● Document segment
Robust medical image segmentation using particle swarm optimization aided level set based global fitting energy active contour approach

The active contour models have been popularly employed for image segmentation for almost a decade now. Among these active contour models, the level set based Chan and Vese algorithm is a popular region-based model that inherently utilizes intensity homogeneity in each region under consideration. However, the Chan and Vese model often suffers from the possibility of getting trapped in a local minimum, if the contour is not properly initialized. This problem assumes greater importance in the context of medical images where the intensity variations may assume large varieties of local and global profiles. In this work we propose a robust version of the Chan and Vese algorithm which is expected to achieve satisfactory segmentation performance, irrespective of the initial choice of the contour. This work formulates the fitting energy minimization problem to be solved using a metaheuristic optimization algorithm and makes a successful implementation of our algorithm using particle swarm optimization (PSO) technique. Our algorithm has been developed for two-phase level set implementation of the Chan and Vese model and it has been successfully utilized for both scalar-valued and vector-valued images. Extensive experimentations utilizing different varieties of medical images demonstrate how our proposed method could significantly improve upon the quality of segmentation performance achieved by Chan and Vese algorithm with varied initializations of contours.

● Instructions for the task
Answer from the segmentation abstract:
(a) What can happen to the Chan and Vese model if the contour is not properly initialized?
(b) Which optimization technique is used to implement the proposed algorithm?
(c) For which two kinds of images has the algorithm been used?
The listing that comes next is separate material, unrelated to the segmentation abstract.

● Records shown
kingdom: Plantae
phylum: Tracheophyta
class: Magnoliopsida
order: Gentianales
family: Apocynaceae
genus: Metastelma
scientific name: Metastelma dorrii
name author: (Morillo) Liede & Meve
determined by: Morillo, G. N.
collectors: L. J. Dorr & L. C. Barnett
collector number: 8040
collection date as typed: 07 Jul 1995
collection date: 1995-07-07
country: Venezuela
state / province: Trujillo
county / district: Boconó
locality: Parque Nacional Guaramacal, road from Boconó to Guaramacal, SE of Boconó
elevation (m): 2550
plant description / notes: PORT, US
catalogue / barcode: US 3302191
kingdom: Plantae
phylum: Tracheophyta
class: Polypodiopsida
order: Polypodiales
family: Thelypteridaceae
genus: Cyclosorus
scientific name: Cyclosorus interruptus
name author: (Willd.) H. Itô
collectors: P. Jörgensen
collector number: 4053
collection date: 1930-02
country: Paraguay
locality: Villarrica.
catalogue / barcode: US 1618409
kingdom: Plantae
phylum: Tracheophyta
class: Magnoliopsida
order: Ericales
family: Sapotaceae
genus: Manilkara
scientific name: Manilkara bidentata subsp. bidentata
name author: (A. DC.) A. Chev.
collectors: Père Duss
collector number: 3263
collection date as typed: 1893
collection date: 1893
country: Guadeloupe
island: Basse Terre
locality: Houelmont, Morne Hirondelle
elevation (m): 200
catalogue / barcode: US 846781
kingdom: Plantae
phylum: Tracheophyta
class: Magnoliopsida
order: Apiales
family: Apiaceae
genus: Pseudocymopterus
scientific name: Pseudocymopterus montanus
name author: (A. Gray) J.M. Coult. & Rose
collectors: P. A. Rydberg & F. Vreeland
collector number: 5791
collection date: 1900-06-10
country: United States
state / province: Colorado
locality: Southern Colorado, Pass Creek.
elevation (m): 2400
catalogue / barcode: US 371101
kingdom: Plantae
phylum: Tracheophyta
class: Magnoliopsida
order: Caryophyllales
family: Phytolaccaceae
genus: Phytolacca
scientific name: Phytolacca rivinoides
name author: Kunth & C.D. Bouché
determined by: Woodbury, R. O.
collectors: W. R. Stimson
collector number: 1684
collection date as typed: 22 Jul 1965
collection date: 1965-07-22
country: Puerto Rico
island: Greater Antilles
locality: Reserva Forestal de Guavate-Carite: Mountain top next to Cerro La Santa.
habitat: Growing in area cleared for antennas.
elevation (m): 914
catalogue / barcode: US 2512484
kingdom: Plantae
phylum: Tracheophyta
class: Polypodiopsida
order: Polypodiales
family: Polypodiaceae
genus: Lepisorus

● Your response
(a) It can get trapped in a local minimum.
(b) Particle swarm optimization (PSO).
(c) Scalar-valued and vector-valued images.